Johnny Cash – At Folsom Prison / Johnny Cash & Carl Perkins – I Walk The Line / Little Fauss And Big Halsy
Johnny Cash didn’t shoot a man in Reno just to watch him die, and though he spent a few nights in jail, he never went to prison. Except for January 13, 1968, to record At Folsom Prison and, in February 1969, At San Quentin (the latter producing his only top-10 pop hit, Shel Silverstein’s “A Boy Named Sue”).
Since 1975, Cash’s two prison performances have been available as a double LP or CD, but in a pre-millennial rush to groom to its classic catalog, Columbia has buffed up Folsom Prison, adding three tracks (“Busted”, “Joe Bean”, “The Legend Of John Henry’s Hammer”) and a note from Steve Earle.

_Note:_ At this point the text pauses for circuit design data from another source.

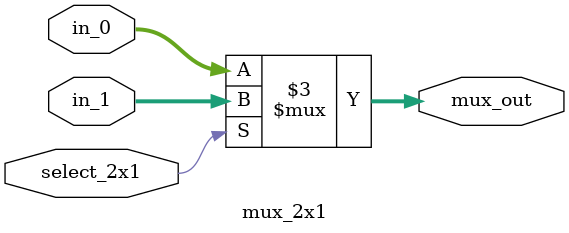
<source format=sv>
module mux_2x1#(
        parameter DATA_WIDTH = 16
    )
    (
        input logic [DATA_WIDTH - 1:0] in_0, in_1,
        input logic select_2x1,
        output logic [DATA_WIDTH - 1:0] mux_out
    );

    always_comb
    begin
        if(select_2x1)
            mux_out <= in_1;
        else
            mux_out <= in_0;
    end
endmodule

</source>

Joining Folsom Prison in the first batch of the new American Milestones series are expanded versions of Tammy Wynette’s Stand By Your Man (reissued just two years ago by Koch), Merle Haggard’s Big City, Marty Robbins’ Gunfighter Ballads And Trail Songs, and Willie Nelson’s Stardust.

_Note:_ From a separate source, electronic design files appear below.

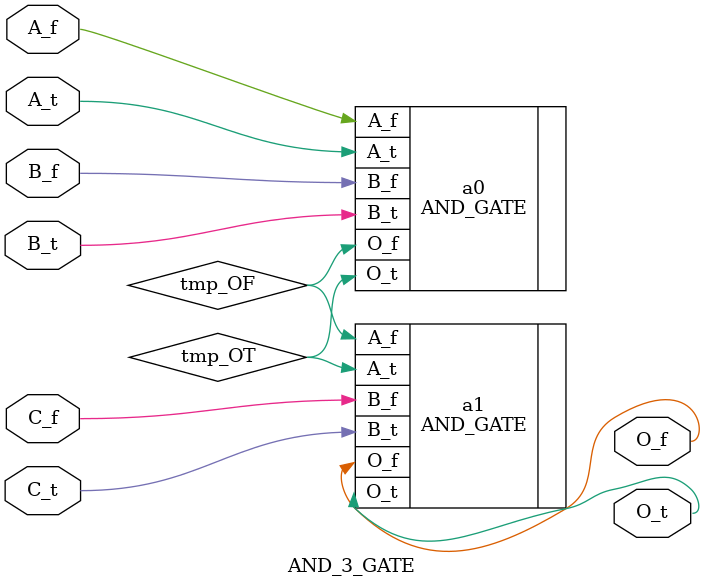
<source format=v>
module AND_3_GATE(

	input A_t,		//true data in #1 
	input A_f,
	input B_t,		//true data in #2 
	input B_f,
	input C_t,		//true data in #3 	
	input C_f,
	output O_t,		//true data out
	output O_f
);
wire tmp_OT,tmp_OF;


AND_GATE a0(.A_t(A_t), .A_f(A_f),.B_t(B_t), .B_f(B_f), 		//true data in #1 
	.O_t(tmp_OT),		//true data out
	.O_f(tmp_OF)		//false data out

    );
    
 AND_GATE a1(.A_t(tmp_OT), .A_f(tmp_OF),.B_t(C_t), .B_f(C_f), 		//true data in #1 
	.O_t(O_t),		//true data out
	.O_f(O_f)		//false data out

    );   
endmodule
</source>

The prison population has changed some in the last 30 years, and it’s hard to imagine how Cash’s set list, composed of about every prison song he could come up with, would go over today (say, “25 Minutes To Go”?), much less be allowed. But in the late 1960s, the Man in Black could do little wrong, at least in public.

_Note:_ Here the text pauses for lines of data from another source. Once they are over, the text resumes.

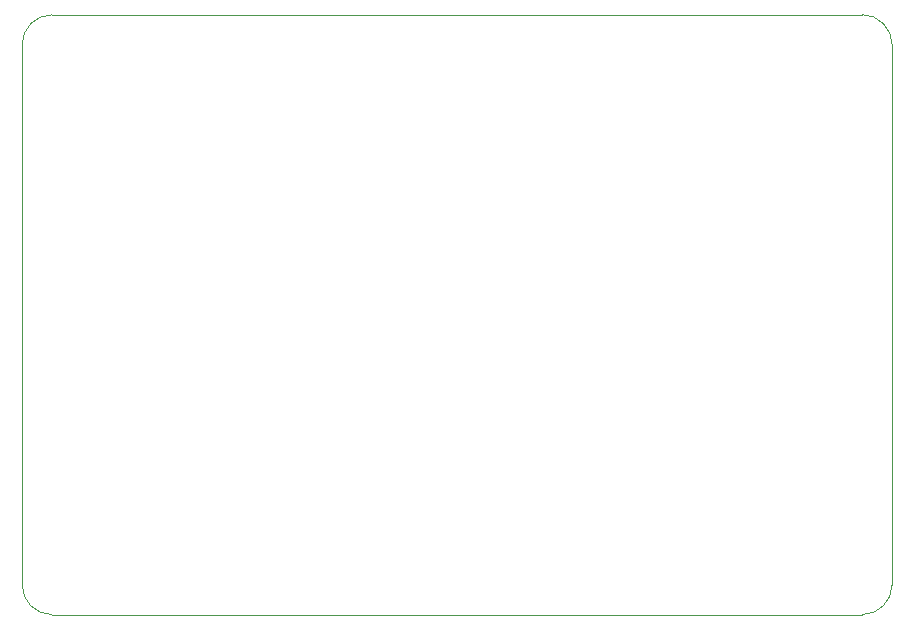
<source format=gm1>
G04 #@! TF.GenerationSoftware,KiCad,Pcbnew,(5.1.5)-3*
G04 #@! TF.CreationDate,2020-04-03T11:19:55-04:00*
G04 #@! TF.ProjectId,Claw10 PCB,436c6177-3130-4205-9043-422e6b696361,rev?*
G04 #@! TF.SameCoordinates,Original*
G04 #@! TF.FileFunction,Profile,NP*
%FSLAX46Y46*%
G04 Gerber Fmt 4.6, Leading zero omitted, Abs format (unit mm)*
G04 Created by KiCad (PCBNEW (5.1.5)-3) date 2020-04-03 11:19:55*
%MOMM*%
%LPD*%
G04 APERTURE LIST*
%ADD10C,0.050000*%
G04 APERTURE END LIST*
D10*
X111760000Y-66040000D02*
X111760000Y-20320000D01*
X111760000Y-66040000D02*
G75*
G02X109220000Y-68580000I-2540000J0D01*
G01*
X40640000Y-68580000D02*
X109220000Y-68580000D01*
X40640000Y-68580000D02*
G75*
G02X38100000Y-66040000I0J2540000D01*
G01*
X38100000Y-20320000D02*
X38100000Y-66040000D01*
X38100000Y-20320000D02*
G75*
G02X40640000Y-17780000I2540000J0D01*
G01*
X109220000Y-17780000D02*
X40640000Y-17780000D01*
X109220000Y-17780000D02*
G75*
G02X111760000Y-20320000I0J-2540000D01*
G01*
M02*

</source>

Don’t misunderstand: This was anything but an insensitive performance, and it remains a classic. Even Cash’s brusque introduction, “Hi, I’m Johnny Cash,” comes off tenderly, and his sympathies are clearly (and profanely) with the inmates, not the guards. Because he did so obviously play to the crowd, studio versions of these songs will be vocally more precise (especially “Long Black Veil”), but little could match the emotion of this hour. And it’s the rowdiest duet with June Carter of “Jackson” I’ve heard.
A year later, in 1970, Cash recorded soundtrack albums for two ill-fated films. He recut his 1956 hit “I Walk The Line” for John Frankenheimer’s film of the same name, but somehow Gregory Peck was cast as a rural Tennessee sheriff and nobody much believed that. Then again, nobody really bought Robert Redford as a renegade dirt track motorcycle racer in Little Fauss And Big Halsy, so we’re left with two pretty fair soundtracks to pretty awful movies.
Carl Perkins’ name on the album cover is slightly deceptive; he plays guitar on Little Fauss and wrote several of the songs (including the title number), but sings only on an alternate version of “True Love Is Greater Than Friendship”.
Neither soundtrack is a landmark achievement, but both have their moments. Cash’s recitation of “The World’s Gonna Fall On You” is just plain weird (and begs to be sampled), while the song cycle (re)constructed for I Walk The Line deserved a better film.